In `image` names, it has implicit account `library` on dockerhub if not specified.

`image: REGISTRY/USER/NAME`

We can use a private registry too. We need to pass auth to CRI.

```shell
kubectl create secret docker-registry regcred \
  --docker-server=private-registry.io \
  --docker-username=registry-user \
  --docker-password=registry-password \
  --docker-email=registry-user@org.com
```

```yaml
apiVersion: v1
kind: Pod
metadata:
  name: nginx-pod
spec:
  containers:
  - name: nginx
    image: private-registry.io/apps/internal-app
  imagePullSecrets:
  - name: regcred
```

## Security Contexts

We can set capabilities at container granularity.

```yaml
apiVersion: v1
kind: Pod
metadata:
  name: web-pod
spec:
  containers:
  - name: ubuntu
    image: ubuntu
    command: ["sleep", "3600"]
    securityContext:
      runAsUser: 1000
      capabilities:
        add: ["MAC_ADMIN"]
```

securitycontext can be at pod granularity, but no capabilities.

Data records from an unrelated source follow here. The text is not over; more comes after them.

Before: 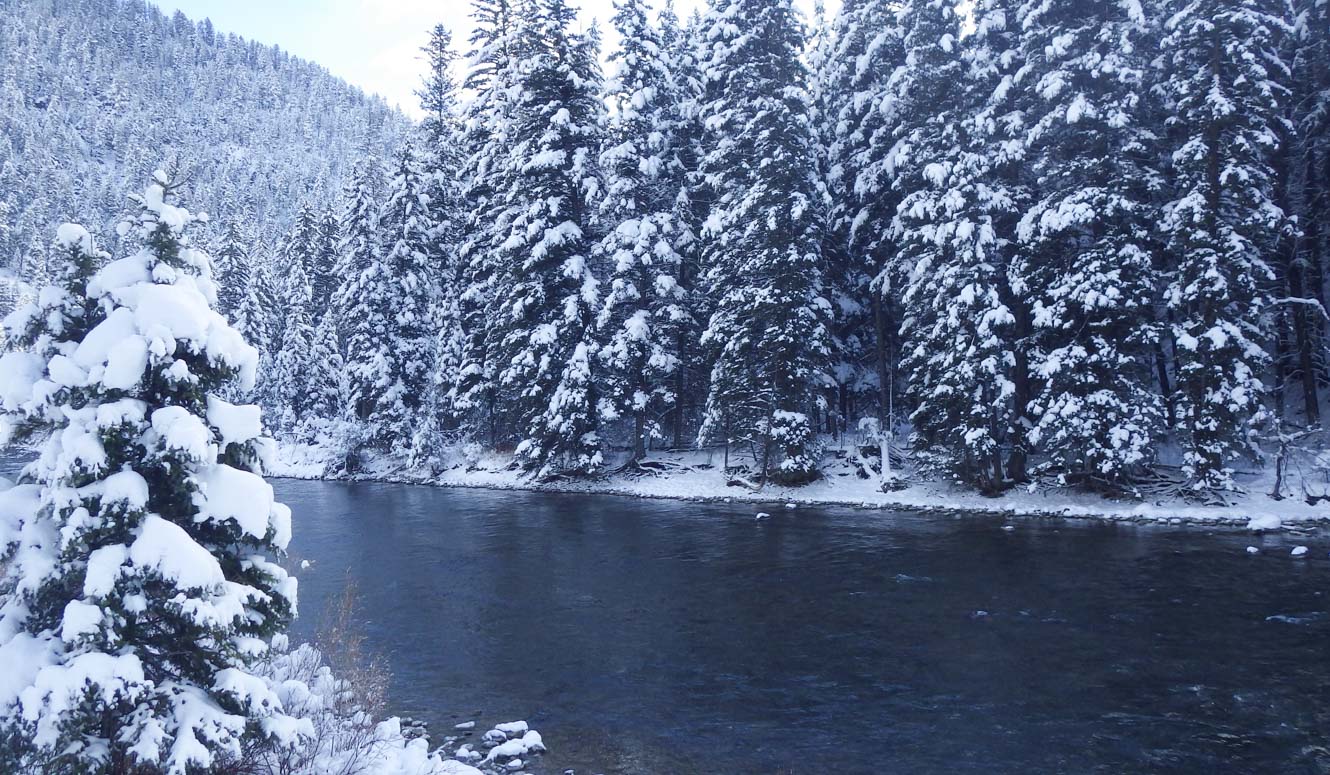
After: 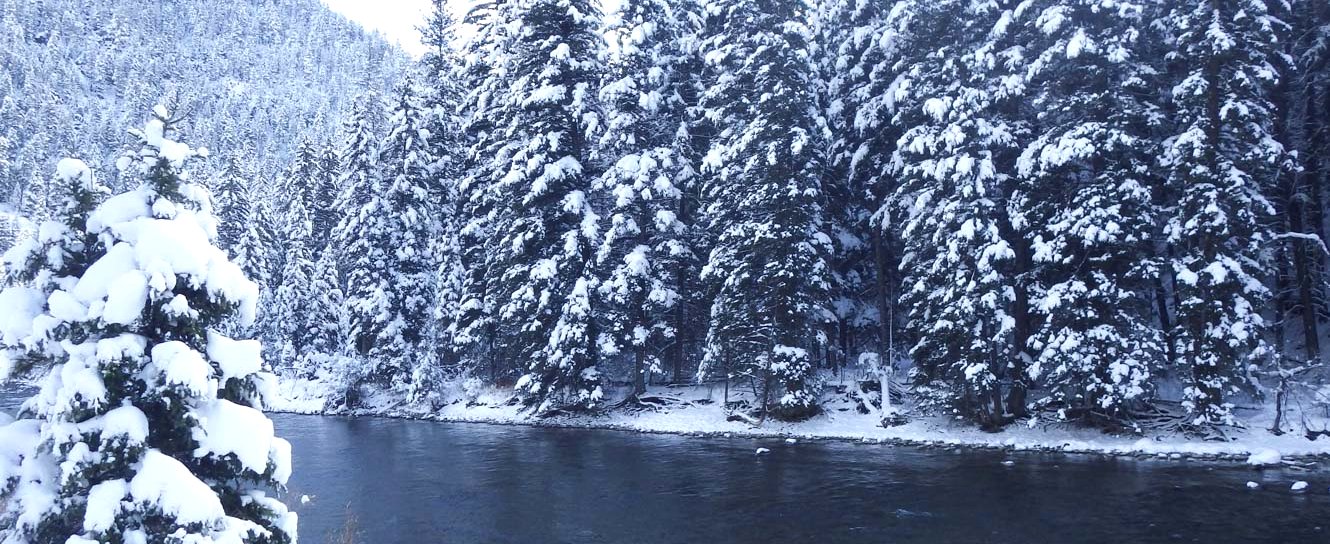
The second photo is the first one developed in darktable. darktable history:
color balance rgb: perceptual saturation grading › global saturation 0.998%, perceptual brilliance grading › highlights 8.506%, perceptual brilliance grading › mid-tones 3.723%, perceptual brilliance grading › shadows 1.596%
crop and rotate: top 8.453%, bottom 21.272%
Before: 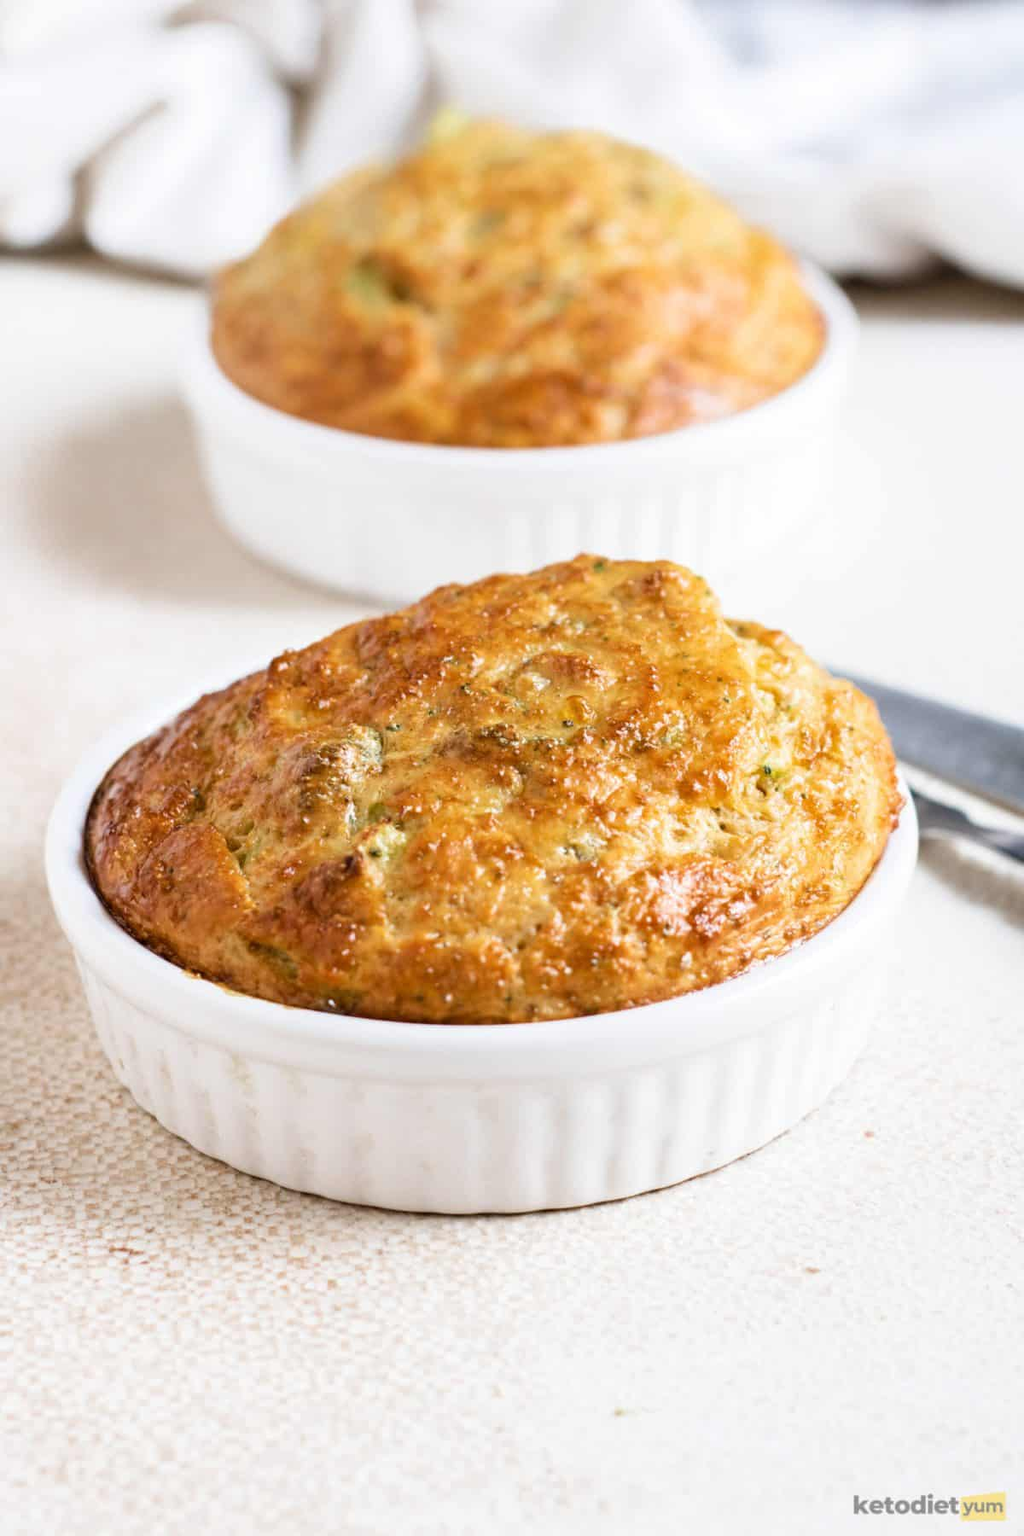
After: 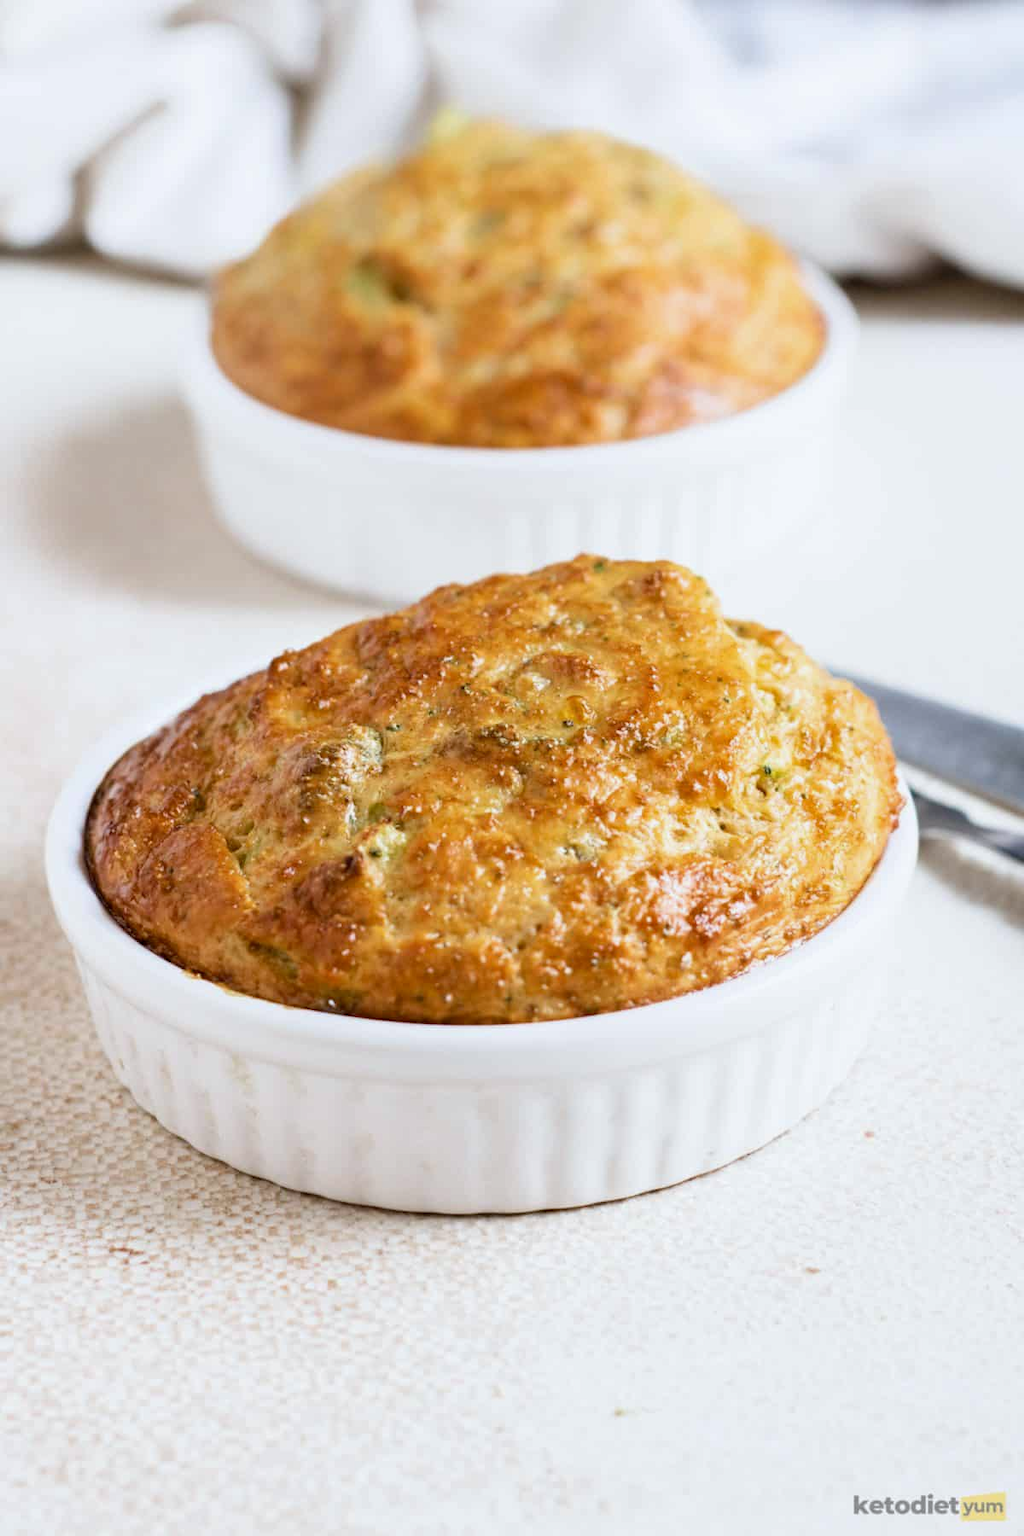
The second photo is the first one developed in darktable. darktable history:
exposure: black level correction 0.002, exposure -0.1 EV, compensate highlight preservation false
white balance: red 0.982, blue 1.018
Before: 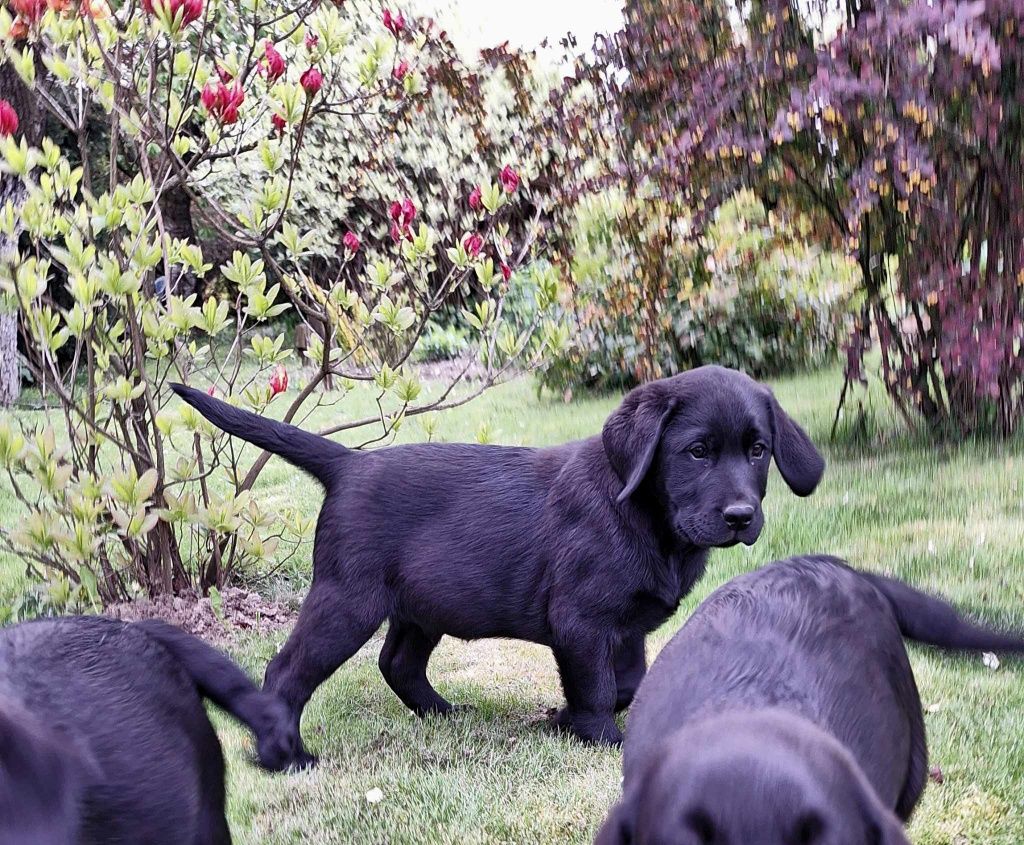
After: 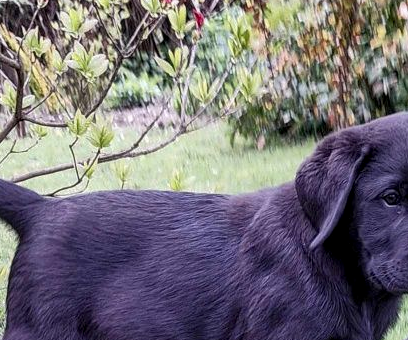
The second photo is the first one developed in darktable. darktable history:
crop: left 30.005%, top 29.961%, right 30.135%, bottom 29.772%
local contrast: on, module defaults
exposure: exposure -0.045 EV, compensate exposure bias true, compensate highlight preservation false
tone equalizer: edges refinement/feathering 500, mask exposure compensation -1.57 EV, preserve details no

* [Configure a Security Context for a Pod or Container](https://kubernetes.io/docs/tasks/configure-pod-container/security-context/)

## Network Policies

Ingress: inbound Egress: outbound

By defaults k8s has `AllAllow` on communication between pods.

We implement a network policy to restrict traffic.

We use labels and selectors for policies.

```yaml
apiVersion: networking.k8s.io/v1
kind: NetworkPolicy
metadata:
 name: db-policy
spec:
  podSelector:
    matchLabels:
      role: db
  policyTypes:
  - Ingress
  ingress:
  - from:
    - podSelector:
        matchLabels:
          role: api-pod
    ports:
    - protocol: TCP
      port: 3306
```

Not all solutions support policies.

If there are multiple items in `from:`, matching 1 allows.